▶ _READING TEXT_:
== Segment start ==

Some Prisons Have Quietly Stopped Giving Us Winter Clothes

Some Prisons Have Quietly Stopped Giving Us Winter Clothes

After issuing prisoners the same lined winter jackets since 1991, last winter the Georgia Department of Corrections (GDC) sent them back to us with the liners missing. GDC had started to replace them with a single-layer version that has no liner, and ordered warehouse workers to cut the liners off of the old ones so as to keep them all the same. We hoped the change wasn’t permanent, but this year’s jackets are linerless and that is the way we expected them.

Lined jackets weren’t the first things to go. We used to be able to keep the jackets year-round, until 2011 when a memo informed us that from then on we’d only have them from October to March. This change was also applied to having a second blanket. Around the same time, GDC stopped issuing long-sleeved shirts.

But the real harbinger was the brogan boots, in 2017. Prisoners here had been wearing brogans for as long as anyone could remember; they were the first piece of property you were issued when you arrived. They also flopped around and raised blisters no matter how you tied them. One day staff came around with boxes of orange Crocs and told everyone without a job—which was most of us by then—to hand over their brogans. The Crocs are currently black rather than orange, but no more suited to cold weather.

Since 2017, GDC has also taken away thermal underwear, knit skull caps and raincoats. If you want the first two you now have to buy them from commissary, which the majority of people here cannot afford to do. Raincoats aren’t sold at commissary. You can file a grievance to get one, and maybe get transferred in retaliation and have to leave it behind anyway.

We can have sneakers if someone on our visitor list orders the ones sold by the private vendors that do our property packages, but the only shoes we’re allowed to wear outside are state-issue. So these days our winter shoes are Crocs, our winter jackets are basically thick long-sleeved shirts and any other warm clothing is out of reach for all but a few who can buy it if they forgo buying some food.

The prisoners who still have brogans, along with lined jackets and all the rest, are the ones assigned to an outside work detail. But those don’t really exist anymore at the prisons where the security level is medium or higher.

== Segment end ==

▶ _DATA EXCERPT_:
== Segment start ==

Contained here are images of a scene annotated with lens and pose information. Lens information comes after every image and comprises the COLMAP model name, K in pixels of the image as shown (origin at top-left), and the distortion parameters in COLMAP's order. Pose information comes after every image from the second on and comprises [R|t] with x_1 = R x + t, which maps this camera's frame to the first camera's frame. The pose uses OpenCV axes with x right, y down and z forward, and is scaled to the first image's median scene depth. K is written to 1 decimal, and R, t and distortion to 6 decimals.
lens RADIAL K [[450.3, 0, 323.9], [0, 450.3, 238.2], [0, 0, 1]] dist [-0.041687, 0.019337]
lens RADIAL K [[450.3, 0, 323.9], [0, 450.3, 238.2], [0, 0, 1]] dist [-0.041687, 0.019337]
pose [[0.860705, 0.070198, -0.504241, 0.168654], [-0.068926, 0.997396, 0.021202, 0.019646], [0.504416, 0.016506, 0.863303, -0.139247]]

== Segment end ==

▶ _REQUIRED TASKS_:
**A)** In the piece on prison winter clothes, what did staff hand out in place of the brogan boots in 2017?
**B)** Pick up the piece on prison winter clothes after its final sentence and keep writing.
The listing is separate material and has nothing to do with the piece on prison winter clothes.

▶ _WRITTEN ANSWERS_:
**A)** Boxes of orange Crocs.

**B)**
Outside detail is the continuation of the “chain gang” system that Georgia operated until 1943, just without the chains now. These are the road crews you might see digging ditches, doing storm cleanup or operating machinery at landfills. It’s hard labor under the hot sun, or in the rain, and it’s the reason the GDC wanted us to have boots.

In the early 1990s, outside crews cut highway grass with swingblades. We cleared brush with bushaxes. We broke up dirt with pickaxes and then carried it away in five-gallon buckets, because wheelbarrows were soft on crime. The easiest days were the ones when we just spent eight hours stooped over picking up litter by hand, because there was always the hope of finding cash or cigarettes. An officer would stand over us with a shotgun.

The traditional road crew was 10 minimum-security prisoners and one Trusty, the unofficial security level lower than minimum. It’s reserved for prisoners deemed trustworthy enough for staff to delegate some authority—such as carrying the officer’s shotgun. Back when I began my sentence, a Trusty could even get a furlough to spend the holidays with family.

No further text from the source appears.